There is so much ground covered in this presentation and some of it is just snippets that are easy to miss and would warrant much detailed study - because it's all interconnected with many cross references

Anonymous said...

check out:
http://commonsense.media.mit.edu/

Anonymous said...

@Bill:

An interesting anecdote related to this, is that according to Doug Engelbart, Licklider was actually one of the people who ended up standing in the way of his progress for this very reason. In an interview Engelbart did with Robert Cringely at http://www.pbs.org/cringely/nerdtv/shows/ (see show #11) he said that he had received funding to proceed with developing his NLS system further, after the 1968 demo. In the 1970s he met with Licklider and described how he was using human trainers to educate people on how to use the system, and Licklider froze. He asked something like, "Why aren't you developing an artificial intelligence to do this?" Engelbart said something like, "That's something that hasn't been developed sufficiently yet." He wanted to use people as trainers rather than the computer, to compensate for this. Licklider opposed this vigorously, and actually denied Engelbart further funding, at least from the sources he had influence over.
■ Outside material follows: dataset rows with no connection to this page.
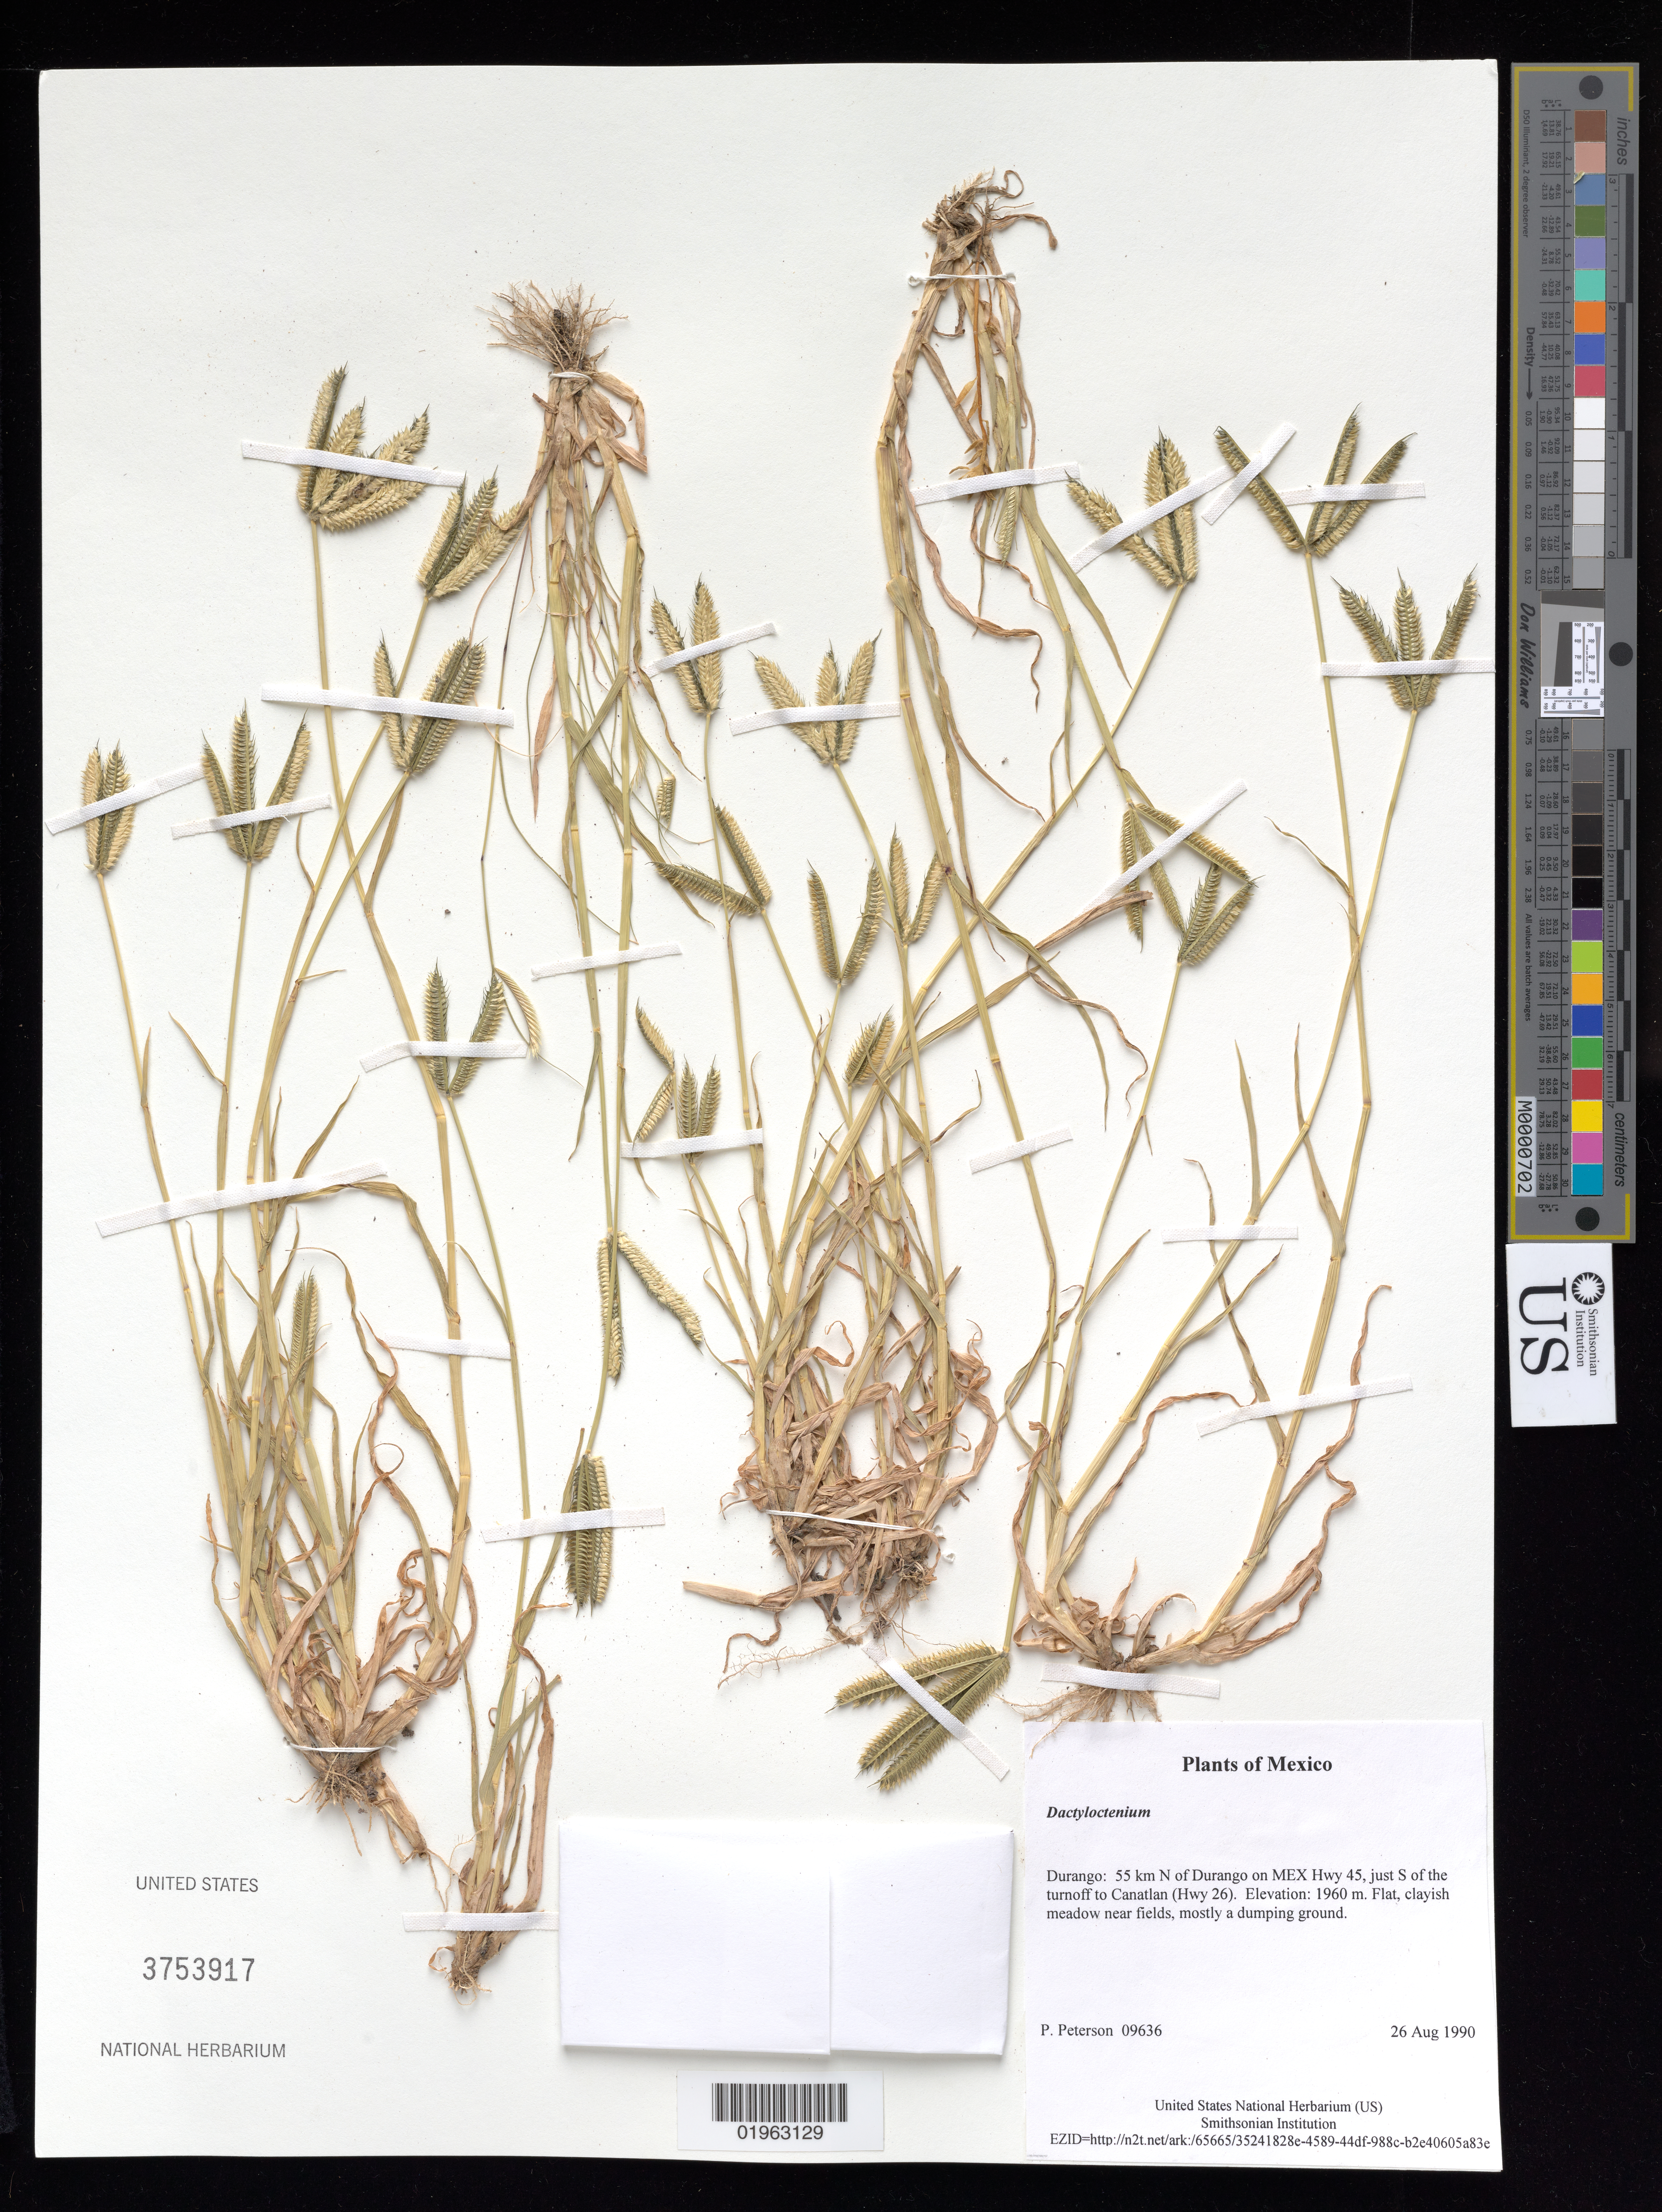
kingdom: Plantae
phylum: Tracheophyta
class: Liliopsida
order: Poales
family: Poaceae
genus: Dactyloctenium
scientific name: Dactyloctenium sp.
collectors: P. M. Peterson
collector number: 09636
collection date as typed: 26 Aug 1990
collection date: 1990-08-26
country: Mexico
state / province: Durango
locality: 55 km N of Durango on MEX Hwy 45, just S of the turnoff to Canatlan (Hwy 26).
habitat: Flat, clayish meadow near fields, mostly a dumping ground.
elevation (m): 1960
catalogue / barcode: US 3753917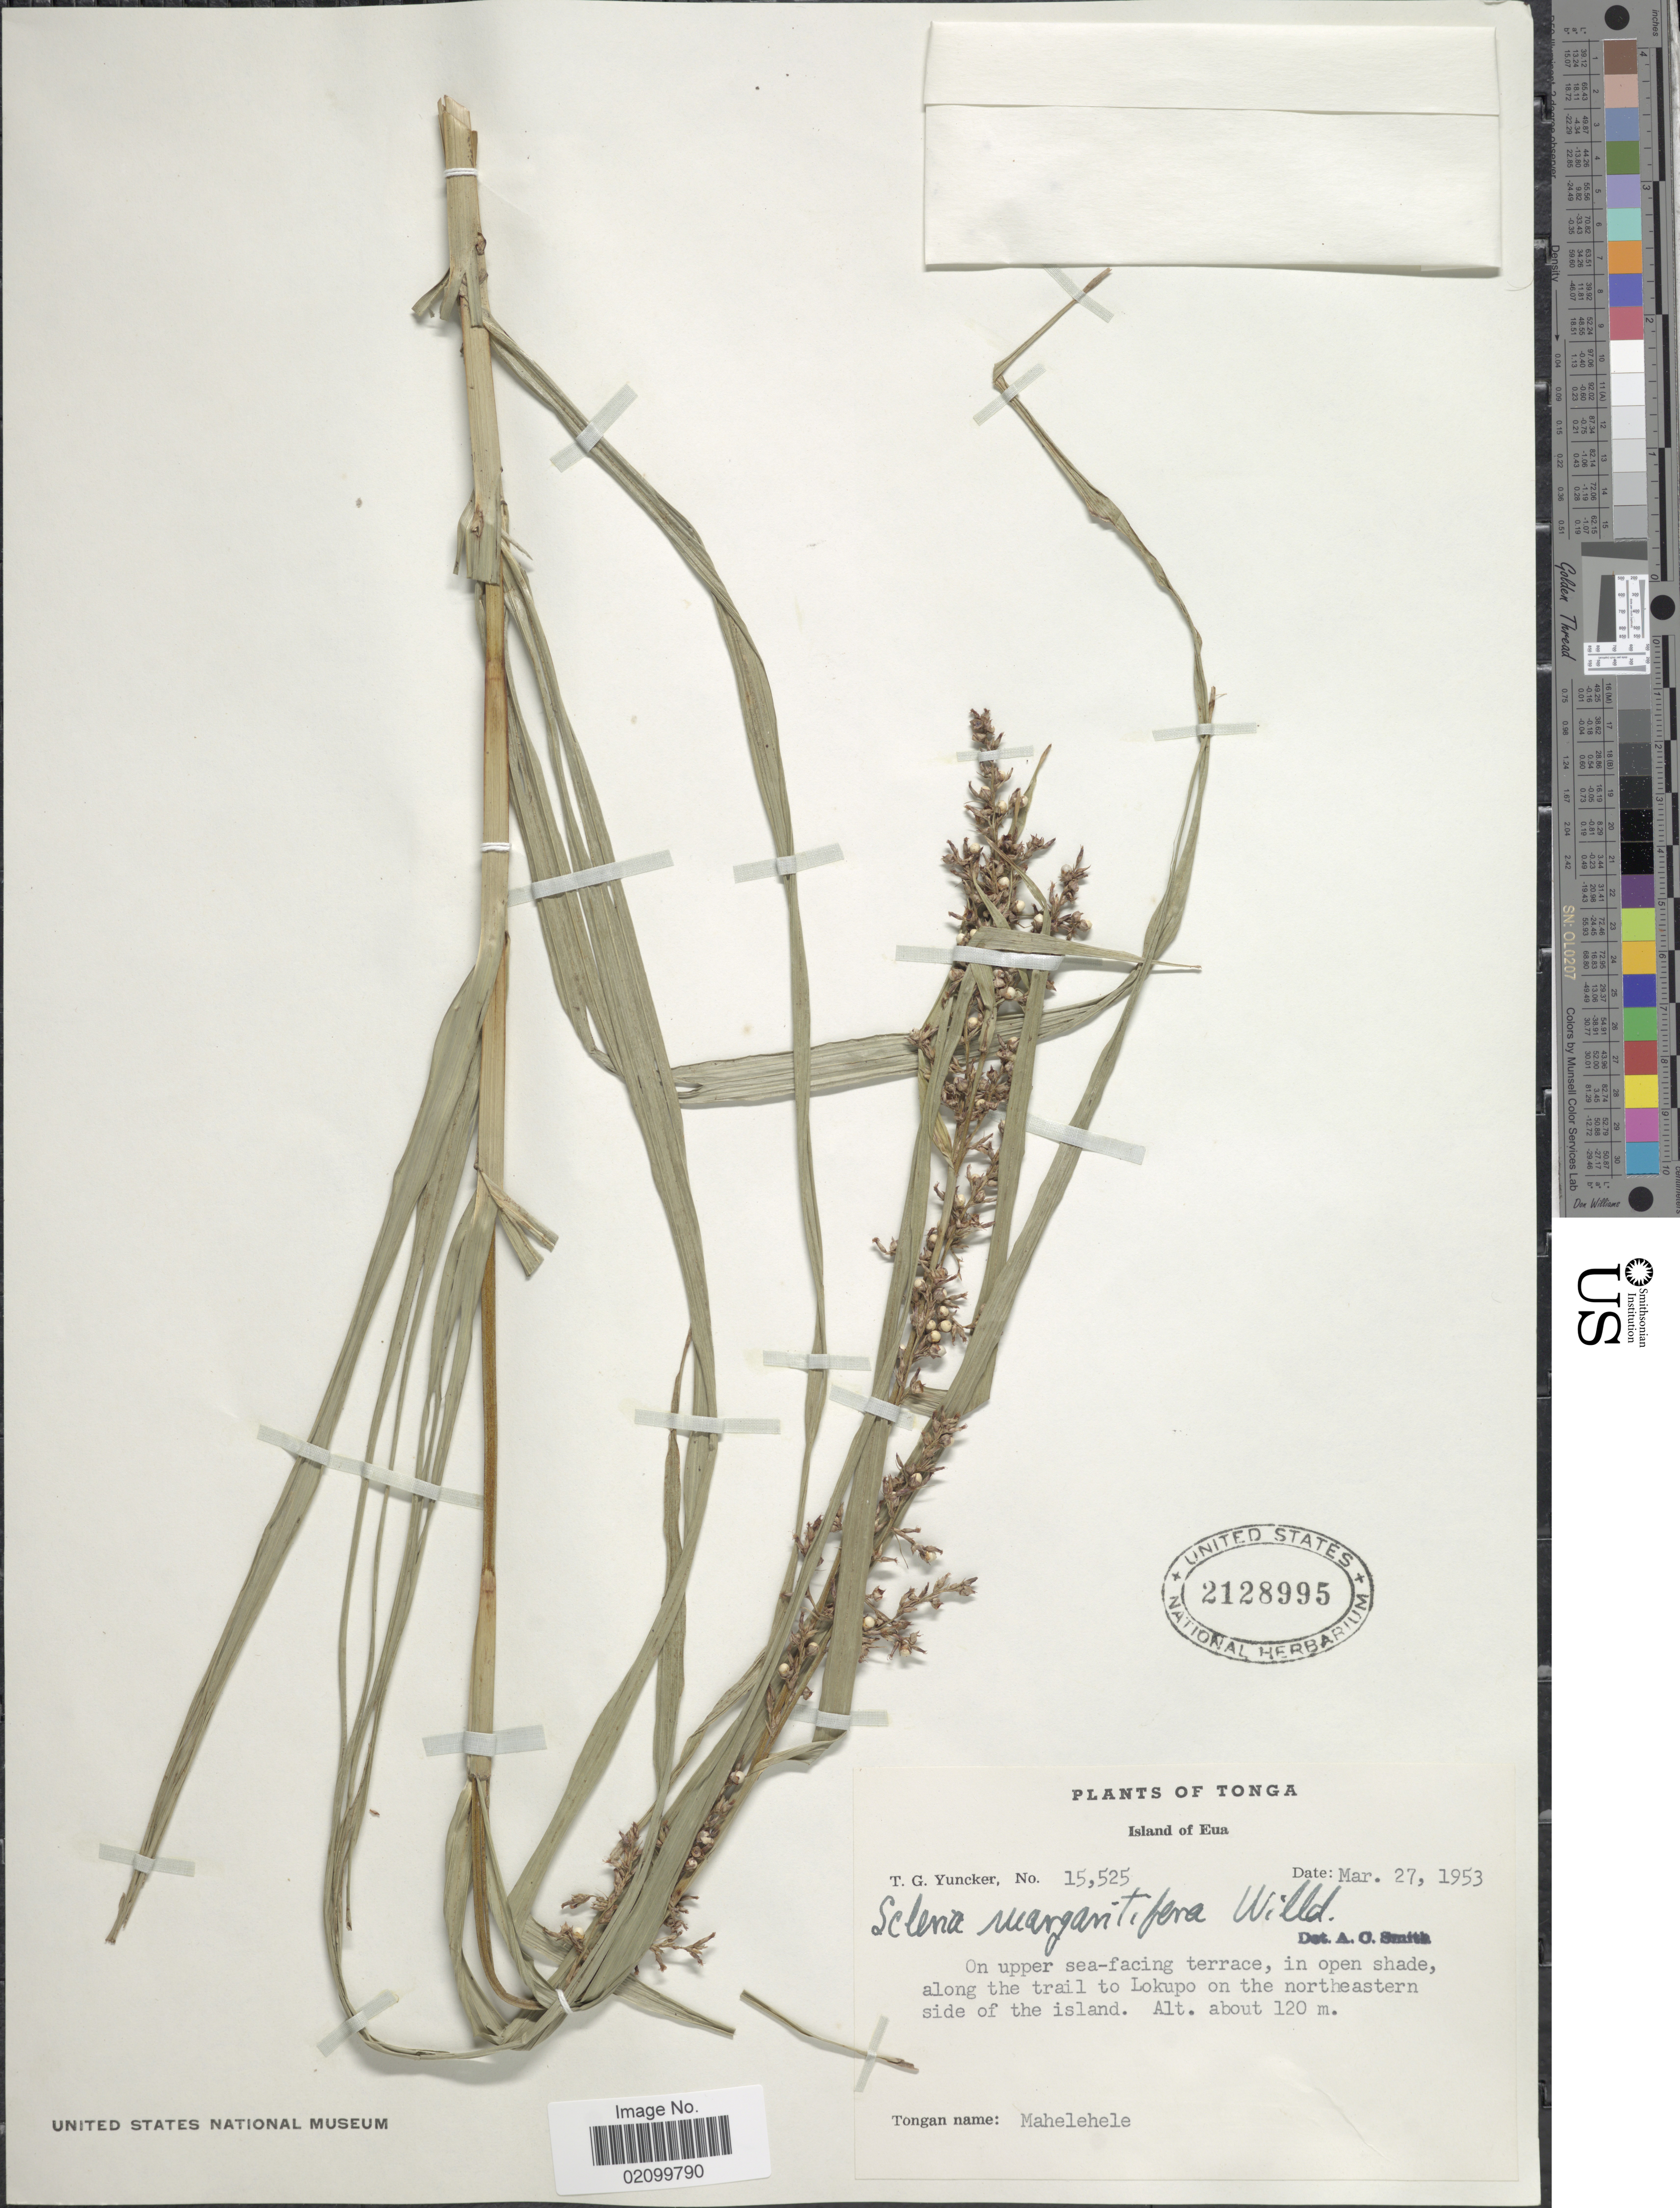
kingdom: Plantae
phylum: Tracheophyta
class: Liliopsida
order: Poales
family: Cyperaceae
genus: Scleria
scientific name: Scleria polycarpa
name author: Boeckeler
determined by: Strong, Mark T., (BOT), Smithsonian Institution - National Museum of Natural History (UNITED STATES)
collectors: T. G. Yuncker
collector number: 15525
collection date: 1953-03-27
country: Tonga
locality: Island of Eua. On upper sea- facing terrace, in open shade, along the trail to Lokupo on the Northeastern side of the island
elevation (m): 120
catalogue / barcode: US 2128995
Engelbart chalked this up to the AI researchers having such a hold on the imagination of the computer science community at the time. They had grandiose visions of what was possible. He saw those visions for what they were. In the long run AI ended up falling far short of them. It's a sad tale. I got this sense that as a result of this infighting, commercial computing was able to take over the sense that most people had about where real computing was at. "The theoreticians can fight over phantoms," so the thinking probably went, "We'll focus on what can really be accomplished."